Markets lacked guidance overnight with little in the way of market moving headlines coming over the wires and the Dollar managed to recover some of its losses seen earlier in the week as positions were squared on profit-taking. Rallies were limited, however, due in large part to the latest comments from Federal Reserve Chairman Ben Bernanke which were largely cautious on the US economy and questioned the sustainability of this year’s strong economic data.
Bernanke was asked about the possibility of additional rounds of quantitative easing, and his response was essentially that all options are still available. If anything, this is a more dovish response than markets would have expected and as long as these types of comments are seen, the longer term upside in the US Dollar will be limited. Most of the market is expecting that we will not see additional quantitative easing stimulus in the US but, as is generally the case, even simple rhetoric from central bank officials can have an effect on trader sentiment.
Macro data did show that the US Conference Board’s Consumer Confidence survey dropped to 70.2 for the month of March, but the numbers are still relatively strong given the 61.5 figure that was seen in January. The Case Shiller Home Price Index came in unchanged for the month, which is above the market consensus of -0.3 percent. Today, markets will be watching the Durable Goods Orders, with the consensus looking for a gain of 3 percent.

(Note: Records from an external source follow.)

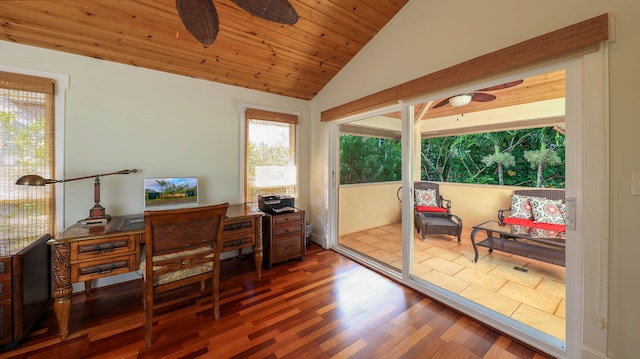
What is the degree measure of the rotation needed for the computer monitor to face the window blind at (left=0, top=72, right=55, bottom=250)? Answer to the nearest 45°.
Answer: approximately 90° to its right

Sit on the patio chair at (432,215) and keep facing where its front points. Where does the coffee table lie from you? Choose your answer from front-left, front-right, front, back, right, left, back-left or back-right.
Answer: front

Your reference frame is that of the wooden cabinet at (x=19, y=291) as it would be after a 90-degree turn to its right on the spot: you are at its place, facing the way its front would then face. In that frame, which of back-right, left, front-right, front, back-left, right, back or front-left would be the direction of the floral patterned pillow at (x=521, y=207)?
back-left

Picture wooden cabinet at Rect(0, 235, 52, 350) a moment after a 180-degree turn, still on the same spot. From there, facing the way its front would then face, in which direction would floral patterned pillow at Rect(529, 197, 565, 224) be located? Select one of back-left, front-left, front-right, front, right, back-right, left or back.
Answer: back-right

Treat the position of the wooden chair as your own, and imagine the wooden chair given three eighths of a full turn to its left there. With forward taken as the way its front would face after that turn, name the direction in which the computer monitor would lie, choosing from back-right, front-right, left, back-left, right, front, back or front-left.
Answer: back

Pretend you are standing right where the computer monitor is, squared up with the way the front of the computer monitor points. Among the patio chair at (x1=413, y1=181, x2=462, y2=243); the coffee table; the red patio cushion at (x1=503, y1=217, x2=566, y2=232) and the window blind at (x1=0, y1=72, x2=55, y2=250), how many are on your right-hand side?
1

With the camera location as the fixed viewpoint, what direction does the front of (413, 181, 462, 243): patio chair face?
facing the viewer and to the right of the viewer
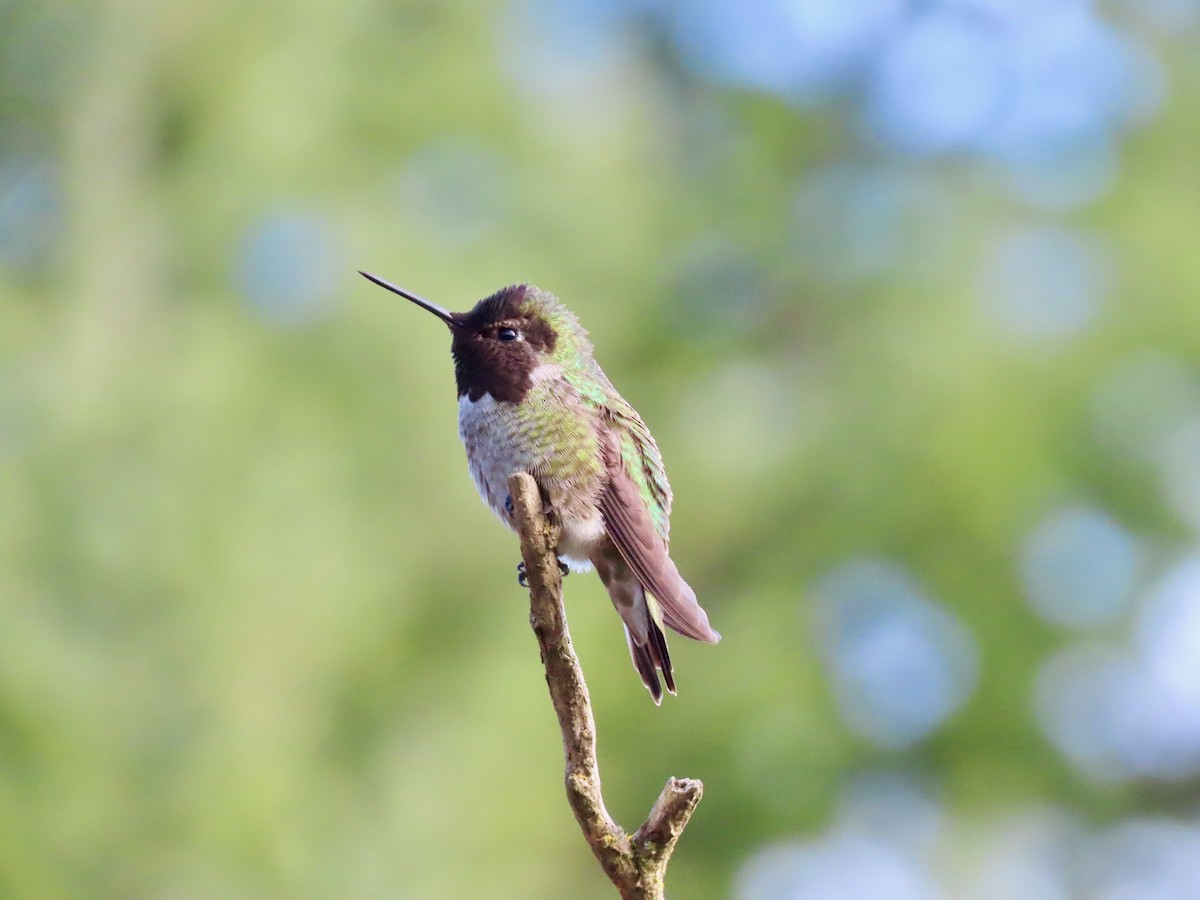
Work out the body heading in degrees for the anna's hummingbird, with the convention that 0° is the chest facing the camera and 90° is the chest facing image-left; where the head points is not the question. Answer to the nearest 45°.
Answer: approximately 90°
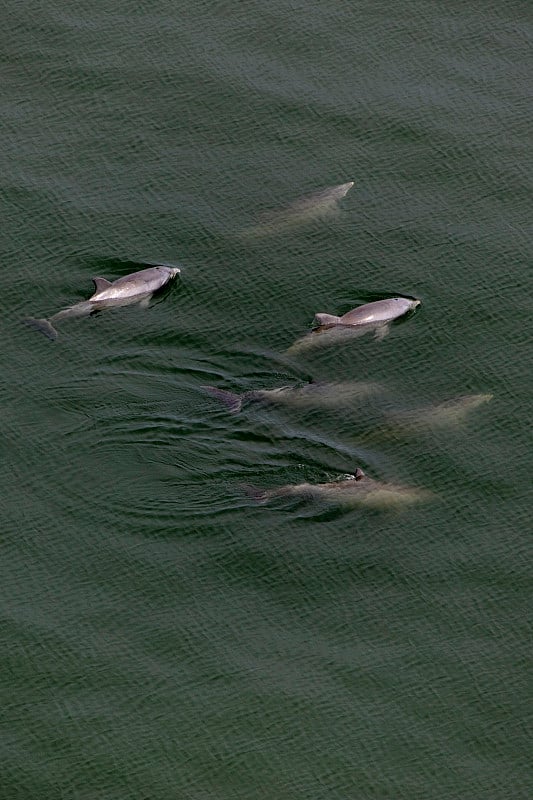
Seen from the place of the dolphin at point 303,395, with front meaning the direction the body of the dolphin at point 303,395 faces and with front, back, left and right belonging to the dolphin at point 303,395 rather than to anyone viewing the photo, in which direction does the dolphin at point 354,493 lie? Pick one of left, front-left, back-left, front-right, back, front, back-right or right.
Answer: right

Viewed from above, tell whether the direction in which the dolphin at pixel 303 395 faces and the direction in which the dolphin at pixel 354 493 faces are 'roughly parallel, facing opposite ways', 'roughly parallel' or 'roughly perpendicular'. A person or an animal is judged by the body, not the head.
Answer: roughly parallel

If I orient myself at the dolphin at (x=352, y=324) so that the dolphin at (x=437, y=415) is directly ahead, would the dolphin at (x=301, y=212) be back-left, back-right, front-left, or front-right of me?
back-left

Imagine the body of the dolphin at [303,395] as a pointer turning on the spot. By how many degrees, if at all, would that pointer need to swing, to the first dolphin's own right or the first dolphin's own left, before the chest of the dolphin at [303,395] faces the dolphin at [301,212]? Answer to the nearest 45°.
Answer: approximately 90° to the first dolphin's own left

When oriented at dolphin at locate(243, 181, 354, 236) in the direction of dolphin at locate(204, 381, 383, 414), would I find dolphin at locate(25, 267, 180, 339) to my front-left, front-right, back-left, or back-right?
front-right

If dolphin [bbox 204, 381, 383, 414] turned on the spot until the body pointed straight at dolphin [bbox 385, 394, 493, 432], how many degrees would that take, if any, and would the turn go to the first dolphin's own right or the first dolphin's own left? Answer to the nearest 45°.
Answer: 0° — it already faces it

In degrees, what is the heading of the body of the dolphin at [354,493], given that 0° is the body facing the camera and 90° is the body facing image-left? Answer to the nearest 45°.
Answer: approximately 270°

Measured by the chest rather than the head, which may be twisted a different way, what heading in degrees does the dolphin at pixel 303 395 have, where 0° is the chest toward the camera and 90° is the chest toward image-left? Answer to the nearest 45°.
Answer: approximately 270°

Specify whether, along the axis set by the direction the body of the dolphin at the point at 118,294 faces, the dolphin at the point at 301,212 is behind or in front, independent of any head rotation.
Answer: in front

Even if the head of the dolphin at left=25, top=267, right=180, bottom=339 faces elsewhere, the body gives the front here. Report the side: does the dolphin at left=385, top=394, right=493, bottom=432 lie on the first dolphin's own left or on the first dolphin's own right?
on the first dolphin's own right

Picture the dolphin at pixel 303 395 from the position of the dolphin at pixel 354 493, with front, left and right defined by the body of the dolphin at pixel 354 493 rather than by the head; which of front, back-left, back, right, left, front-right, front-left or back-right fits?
left

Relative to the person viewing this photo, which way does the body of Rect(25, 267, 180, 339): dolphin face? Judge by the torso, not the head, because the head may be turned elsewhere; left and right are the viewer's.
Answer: facing away from the viewer and to the right of the viewer

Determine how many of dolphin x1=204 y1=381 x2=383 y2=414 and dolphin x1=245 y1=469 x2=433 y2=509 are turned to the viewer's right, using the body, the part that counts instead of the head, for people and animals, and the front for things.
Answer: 2

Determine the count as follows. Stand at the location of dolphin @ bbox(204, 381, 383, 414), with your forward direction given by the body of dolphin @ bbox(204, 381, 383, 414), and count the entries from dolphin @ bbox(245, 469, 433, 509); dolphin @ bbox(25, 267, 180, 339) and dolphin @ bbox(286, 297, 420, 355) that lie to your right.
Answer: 1
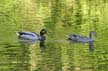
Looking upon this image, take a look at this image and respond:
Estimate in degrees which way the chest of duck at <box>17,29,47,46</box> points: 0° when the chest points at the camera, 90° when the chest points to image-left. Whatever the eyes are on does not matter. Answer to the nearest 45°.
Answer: approximately 270°
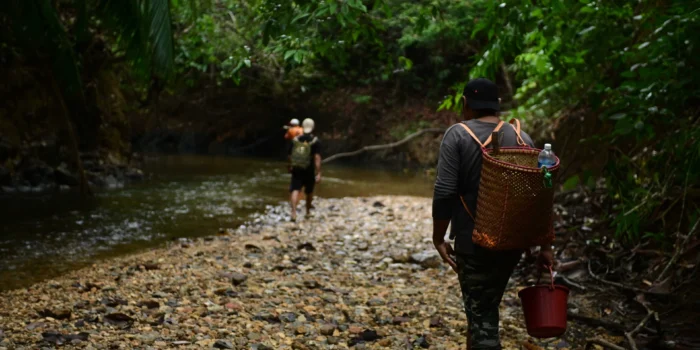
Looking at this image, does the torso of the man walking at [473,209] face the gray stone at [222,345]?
no

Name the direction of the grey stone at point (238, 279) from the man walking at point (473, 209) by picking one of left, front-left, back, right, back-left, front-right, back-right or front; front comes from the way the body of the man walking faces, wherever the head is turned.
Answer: front-left

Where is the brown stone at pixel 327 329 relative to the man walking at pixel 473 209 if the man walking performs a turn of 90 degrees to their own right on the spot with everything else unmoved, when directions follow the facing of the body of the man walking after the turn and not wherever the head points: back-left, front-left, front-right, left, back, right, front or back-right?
back-left

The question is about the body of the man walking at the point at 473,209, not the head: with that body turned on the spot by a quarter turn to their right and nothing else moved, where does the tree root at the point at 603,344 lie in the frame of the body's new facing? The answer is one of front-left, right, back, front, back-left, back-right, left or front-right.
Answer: front-left

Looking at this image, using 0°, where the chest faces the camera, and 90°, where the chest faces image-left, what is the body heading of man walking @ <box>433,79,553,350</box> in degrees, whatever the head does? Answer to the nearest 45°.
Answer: approximately 180°

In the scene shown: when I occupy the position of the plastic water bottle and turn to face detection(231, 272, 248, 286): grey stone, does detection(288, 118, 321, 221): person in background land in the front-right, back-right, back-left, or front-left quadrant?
front-right

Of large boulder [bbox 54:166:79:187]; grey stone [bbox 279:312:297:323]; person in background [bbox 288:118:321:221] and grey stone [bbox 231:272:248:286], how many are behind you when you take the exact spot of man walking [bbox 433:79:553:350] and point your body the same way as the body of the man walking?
0

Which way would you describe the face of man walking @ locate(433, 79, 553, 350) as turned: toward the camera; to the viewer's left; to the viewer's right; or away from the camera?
away from the camera

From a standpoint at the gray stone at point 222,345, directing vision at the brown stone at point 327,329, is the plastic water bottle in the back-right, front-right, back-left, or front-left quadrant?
front-right

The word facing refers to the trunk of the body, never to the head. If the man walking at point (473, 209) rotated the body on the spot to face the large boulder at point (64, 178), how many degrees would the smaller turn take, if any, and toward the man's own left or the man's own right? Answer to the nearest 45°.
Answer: approximately 45° to the man's own left

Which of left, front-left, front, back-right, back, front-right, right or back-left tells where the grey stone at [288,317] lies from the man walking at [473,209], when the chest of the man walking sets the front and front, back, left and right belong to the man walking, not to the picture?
front-left

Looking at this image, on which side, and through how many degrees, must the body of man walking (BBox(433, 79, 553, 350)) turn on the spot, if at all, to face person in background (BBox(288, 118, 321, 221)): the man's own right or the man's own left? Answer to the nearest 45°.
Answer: approximately 45° to the man's own left

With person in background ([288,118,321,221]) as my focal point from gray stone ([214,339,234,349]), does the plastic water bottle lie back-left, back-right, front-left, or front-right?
back-right
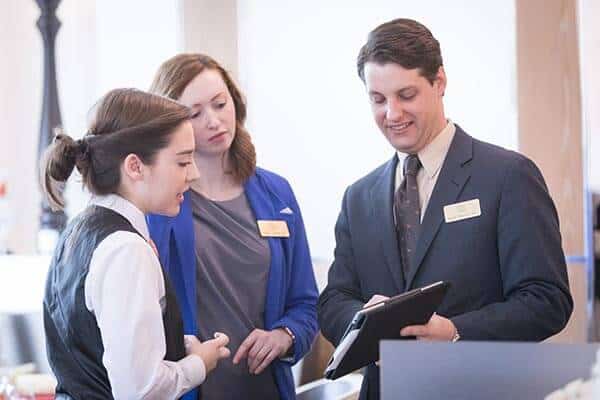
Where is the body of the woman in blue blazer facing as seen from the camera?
toward the camera

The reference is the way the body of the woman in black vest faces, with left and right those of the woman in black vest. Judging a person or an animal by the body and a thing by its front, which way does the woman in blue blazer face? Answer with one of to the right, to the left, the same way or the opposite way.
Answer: to the right

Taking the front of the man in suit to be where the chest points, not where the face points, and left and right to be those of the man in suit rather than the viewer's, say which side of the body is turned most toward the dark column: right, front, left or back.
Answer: right

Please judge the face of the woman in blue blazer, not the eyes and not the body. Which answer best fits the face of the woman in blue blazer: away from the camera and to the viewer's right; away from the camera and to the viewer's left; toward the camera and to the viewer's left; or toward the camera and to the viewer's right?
toward the camera and to the viewer's left

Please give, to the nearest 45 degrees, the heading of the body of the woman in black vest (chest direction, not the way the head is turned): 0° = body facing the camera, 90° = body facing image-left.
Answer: approximately 270°

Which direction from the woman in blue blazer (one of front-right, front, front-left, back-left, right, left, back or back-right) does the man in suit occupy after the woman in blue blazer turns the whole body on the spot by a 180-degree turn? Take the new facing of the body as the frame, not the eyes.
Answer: back-right

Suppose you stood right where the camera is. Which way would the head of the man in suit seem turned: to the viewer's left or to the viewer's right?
to the viewer's left

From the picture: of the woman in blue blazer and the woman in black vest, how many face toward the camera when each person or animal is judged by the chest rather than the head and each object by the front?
1

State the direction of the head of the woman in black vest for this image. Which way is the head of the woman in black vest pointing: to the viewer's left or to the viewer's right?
to the viewer's right

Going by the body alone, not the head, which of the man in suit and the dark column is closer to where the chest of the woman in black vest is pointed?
the man in suit

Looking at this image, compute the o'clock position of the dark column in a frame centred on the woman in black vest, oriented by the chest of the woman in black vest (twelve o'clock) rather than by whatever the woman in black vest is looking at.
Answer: The dark column is roughly at 9 o'clock from the woman in black vest.

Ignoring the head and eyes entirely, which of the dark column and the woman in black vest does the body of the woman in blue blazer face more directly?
the woman in black vest

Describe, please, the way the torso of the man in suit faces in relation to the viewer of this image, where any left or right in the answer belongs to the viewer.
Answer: facing the viewer and to the left of the viewer

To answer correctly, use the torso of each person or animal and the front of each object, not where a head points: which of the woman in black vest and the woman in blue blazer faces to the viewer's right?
the woman in black vest
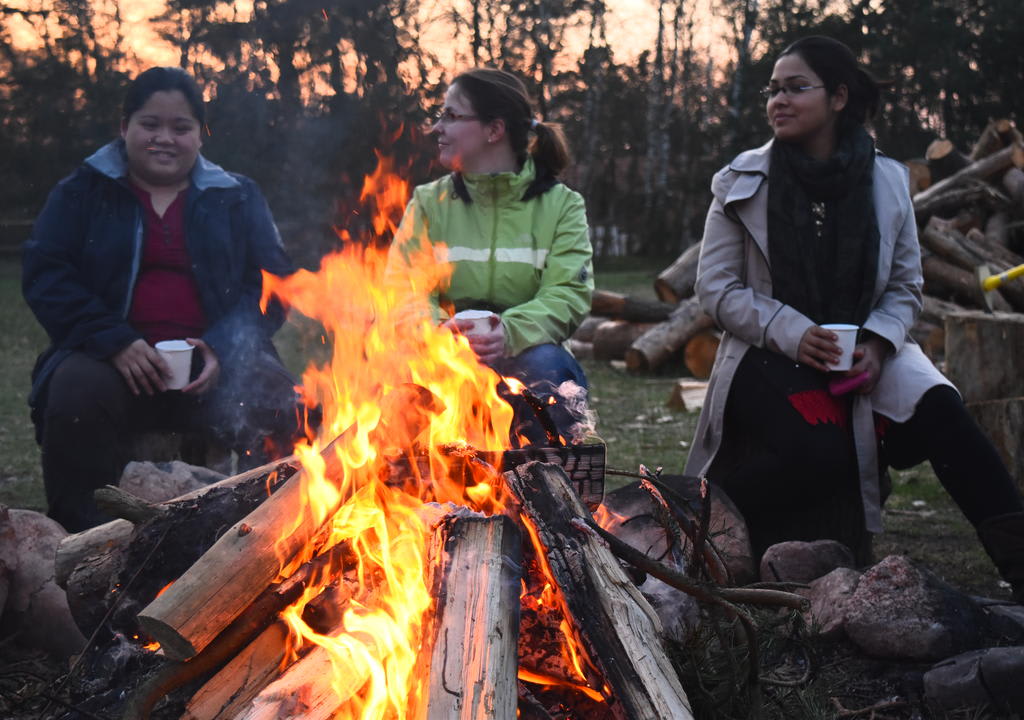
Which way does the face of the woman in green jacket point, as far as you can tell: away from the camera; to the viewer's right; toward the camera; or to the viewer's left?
to the viewer's left

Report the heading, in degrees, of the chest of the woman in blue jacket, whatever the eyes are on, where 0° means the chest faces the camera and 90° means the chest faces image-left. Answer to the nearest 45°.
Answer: approximately 0°

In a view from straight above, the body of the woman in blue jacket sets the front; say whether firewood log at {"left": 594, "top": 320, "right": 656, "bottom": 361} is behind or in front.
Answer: behind

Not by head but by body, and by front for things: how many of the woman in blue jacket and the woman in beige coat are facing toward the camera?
2

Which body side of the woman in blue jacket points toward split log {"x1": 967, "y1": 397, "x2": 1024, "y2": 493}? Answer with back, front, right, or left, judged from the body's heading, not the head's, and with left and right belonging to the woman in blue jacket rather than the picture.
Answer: left

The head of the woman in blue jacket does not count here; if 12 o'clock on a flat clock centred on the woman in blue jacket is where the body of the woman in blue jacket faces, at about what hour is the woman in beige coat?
The woman in beige coat is roughly at 10 o'clock from the woman in blue jacket.

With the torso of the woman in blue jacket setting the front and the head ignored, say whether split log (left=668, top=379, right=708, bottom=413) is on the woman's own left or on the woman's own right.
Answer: on the woman's own left

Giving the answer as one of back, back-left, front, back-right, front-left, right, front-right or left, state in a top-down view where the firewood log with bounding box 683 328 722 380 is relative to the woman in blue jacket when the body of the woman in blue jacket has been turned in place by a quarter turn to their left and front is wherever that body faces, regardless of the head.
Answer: front-left

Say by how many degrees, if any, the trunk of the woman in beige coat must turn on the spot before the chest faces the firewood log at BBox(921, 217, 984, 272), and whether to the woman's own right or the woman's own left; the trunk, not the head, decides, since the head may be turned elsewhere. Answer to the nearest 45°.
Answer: approximately 180°

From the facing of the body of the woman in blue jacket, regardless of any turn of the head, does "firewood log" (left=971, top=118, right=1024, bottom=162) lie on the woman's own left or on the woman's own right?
on the woman's own left

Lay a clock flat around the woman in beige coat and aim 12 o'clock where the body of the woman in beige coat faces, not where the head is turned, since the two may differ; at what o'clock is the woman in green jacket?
The woman in green jacket is roughly at 3 o'clock from the woman in beige coat.

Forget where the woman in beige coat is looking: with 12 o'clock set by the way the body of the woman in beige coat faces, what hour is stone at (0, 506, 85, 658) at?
The stone is roughly at 2 o'clock from the woman in beige coat.
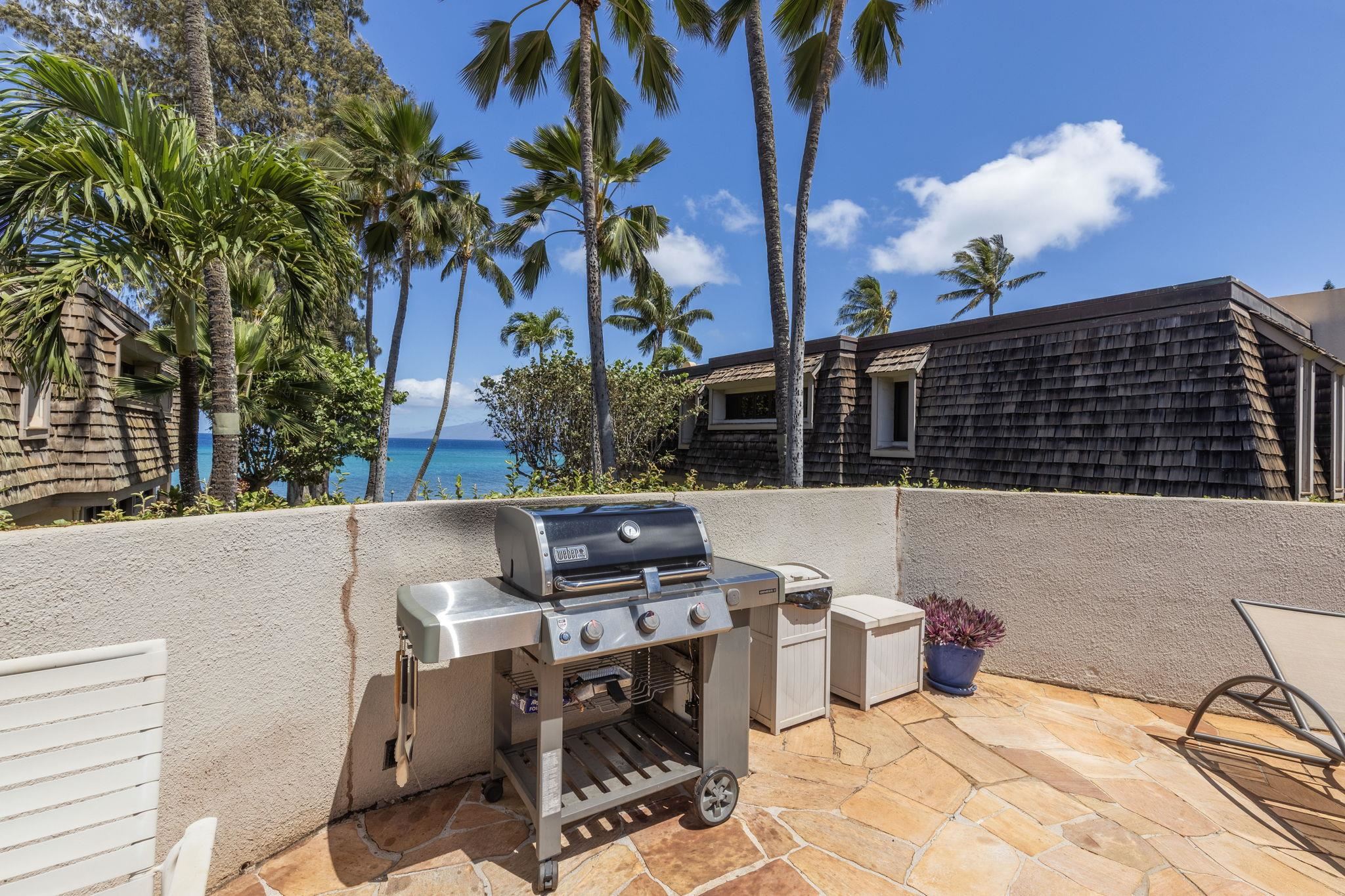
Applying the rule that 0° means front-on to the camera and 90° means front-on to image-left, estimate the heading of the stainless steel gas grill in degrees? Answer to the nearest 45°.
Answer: approximately 315°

In Europe, Italian Prime Minister Mario Monti made optimistic comments, saying that the debt crisis in the Eurozone is coming to an end, citing the success of the ECB’s Long Term Refinancing Operations (LTRO), which allowed interest rates in Italy do head lower. The ECB President (Draghi) also said that governments within the Eurozone need to maintain their resolve and enact decisive policies so that the success of the LTROs can be built upon and the stabilization in the financial markets can take hold.
In the UK, the BoE Governor followed Bernanke’s lead and suggested further rounds of QE are still possible but that it is not clear at this point if additional stimulus will be necessary. He did say that if more asset purchases become necessary, the BoE will focus on conventional Gilts rather than other instruments.
The USD/CHF is pushing lower, caught in a falling wedge formation and given that we have fallen through all of the major Fibonacci levels on the 4H charts, a full retracement to the historical lows at 0.8940 is now the next target. The bias is to the downside as long as 0.9130 resistance holds, as this would invalidate the falling wedge and break through the 100 period EMA. Long positions preferred into sub 90 support levels for a longer term run higher.
The S&P 500 continues to trade near its yearly highs, with prices showing a small retracement back into the psychological 1400 level. This is not the short term line in the sand, as and failure here will likely lead to a negative session. More significant support, however, is seen at 1380, as Fibonacci and historical levels match with the 200 EMA projections. Buy dips to 1380 is the preferred short term strategy.